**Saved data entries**
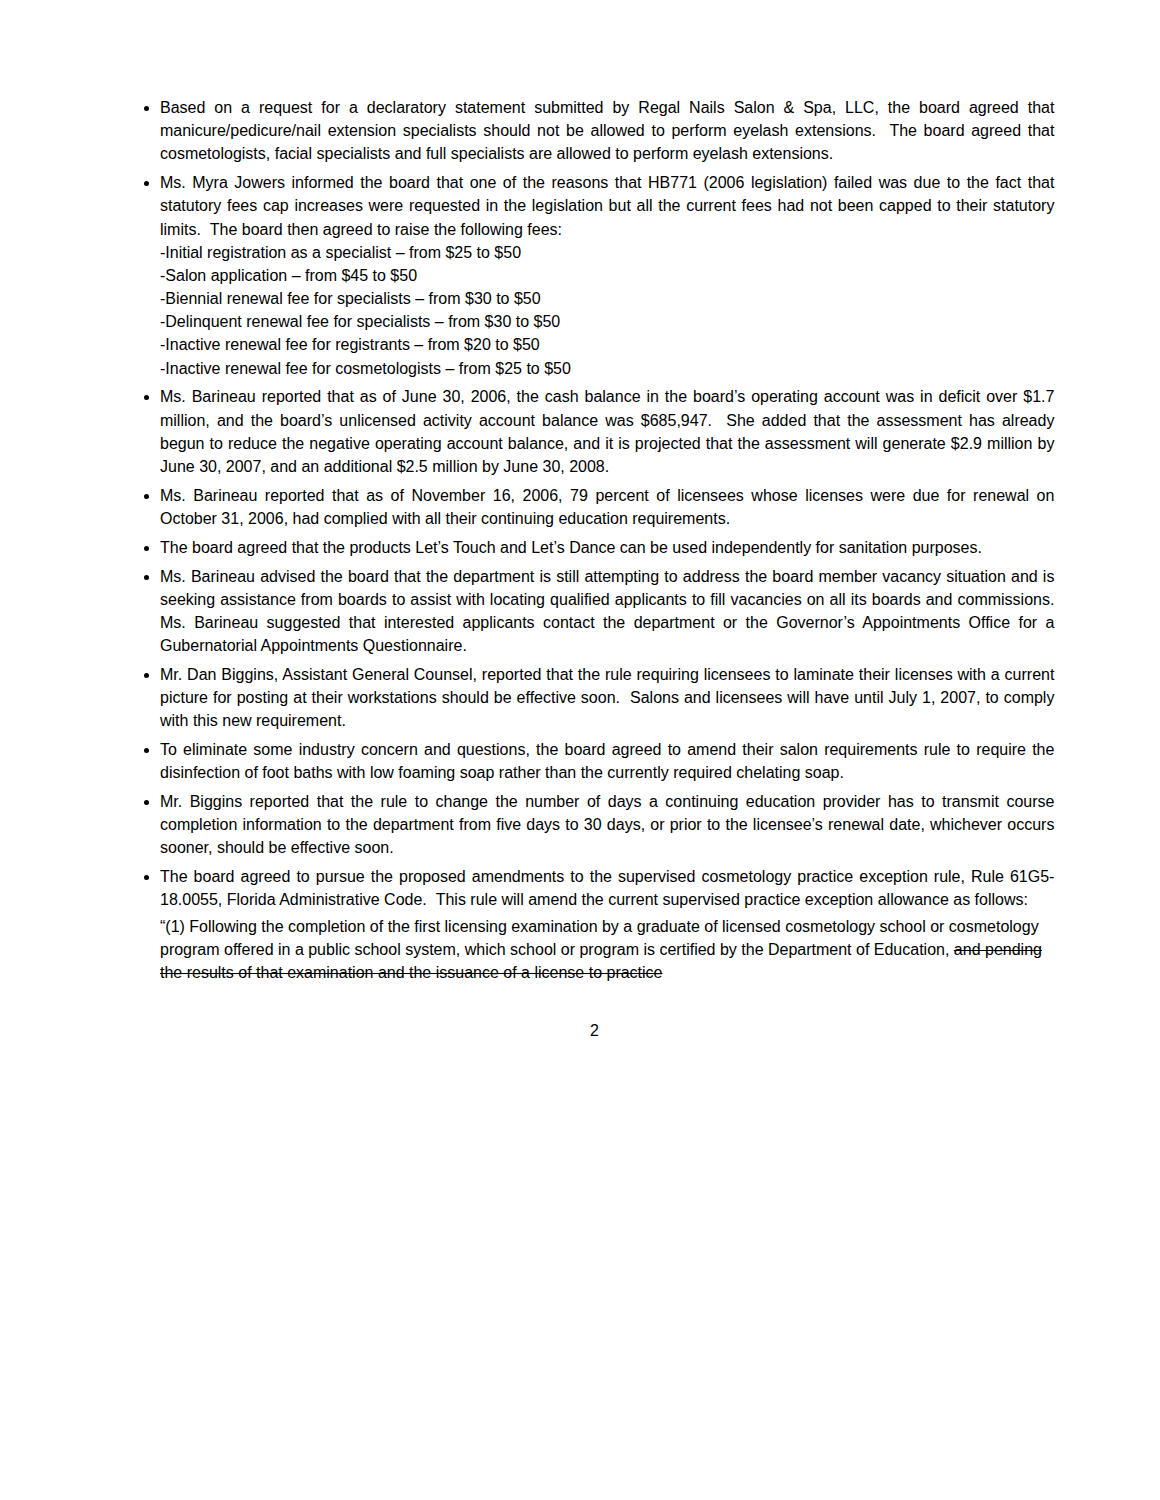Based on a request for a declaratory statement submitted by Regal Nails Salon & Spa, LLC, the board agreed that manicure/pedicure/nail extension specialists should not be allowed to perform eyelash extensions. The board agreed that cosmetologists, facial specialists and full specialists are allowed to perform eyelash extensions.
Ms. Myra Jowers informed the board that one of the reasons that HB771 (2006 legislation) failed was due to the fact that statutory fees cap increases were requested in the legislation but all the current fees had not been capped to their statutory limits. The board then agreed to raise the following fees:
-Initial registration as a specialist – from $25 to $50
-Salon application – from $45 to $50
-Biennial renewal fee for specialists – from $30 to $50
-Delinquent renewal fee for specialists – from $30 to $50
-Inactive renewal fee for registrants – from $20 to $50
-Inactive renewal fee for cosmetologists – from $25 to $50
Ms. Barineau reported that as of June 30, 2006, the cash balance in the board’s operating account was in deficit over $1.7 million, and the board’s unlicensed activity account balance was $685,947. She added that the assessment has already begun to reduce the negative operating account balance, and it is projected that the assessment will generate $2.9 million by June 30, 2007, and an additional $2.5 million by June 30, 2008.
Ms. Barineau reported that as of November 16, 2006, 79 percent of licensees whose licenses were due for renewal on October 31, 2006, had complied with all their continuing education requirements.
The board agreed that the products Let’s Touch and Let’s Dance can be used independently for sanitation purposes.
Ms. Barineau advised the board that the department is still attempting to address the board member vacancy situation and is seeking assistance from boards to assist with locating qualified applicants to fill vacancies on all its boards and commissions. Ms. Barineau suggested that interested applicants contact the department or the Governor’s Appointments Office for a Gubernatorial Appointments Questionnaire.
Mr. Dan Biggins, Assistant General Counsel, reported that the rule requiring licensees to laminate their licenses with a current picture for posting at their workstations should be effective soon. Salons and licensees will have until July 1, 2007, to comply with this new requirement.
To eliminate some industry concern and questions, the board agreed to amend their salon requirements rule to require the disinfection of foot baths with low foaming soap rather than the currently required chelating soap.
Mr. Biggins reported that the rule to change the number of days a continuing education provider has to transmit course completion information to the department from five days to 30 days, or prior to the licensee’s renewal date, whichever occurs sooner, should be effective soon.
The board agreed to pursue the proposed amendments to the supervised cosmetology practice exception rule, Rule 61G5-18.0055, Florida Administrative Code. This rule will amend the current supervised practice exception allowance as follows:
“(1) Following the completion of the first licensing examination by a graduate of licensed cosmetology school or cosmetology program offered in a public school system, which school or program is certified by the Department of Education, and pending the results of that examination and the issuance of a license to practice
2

**TASK DIRECTIONS**
Within the data above, the lines from the one with "-Inactive renewal fee for registrants" to the one with "The board agreed that the" must be repeated exactly; no other line belongs in the answer.

**PROBLEM SOLUTION**
-Inactive renewal fee for registrants – from $20 to $50
-Inactive renewal fee for cosmetologists – from $25 to $50
Ms. Barineau reported that as of June 30, 2006, the cash balance in the board’s operating account was in deficit over $1.7 million, and the board’s unlicensed activity account balance was $685,947. She added that the assessment has already begun to reduce the negative operating account balance, and it is projected that the assessment will generate $2.9 million by June 30, 2007, and an additional $2.5 million by June 30, 2008.
Ms. Barineau reported that as of November 16, 2006, 79 percent of licensees whose licenses were due for renewal on October 31, 2006, had complied with all their continuing education requirements.
The board agreed that the products Let’s Touch and Let’s Dance can be used independently for sanitation purposes.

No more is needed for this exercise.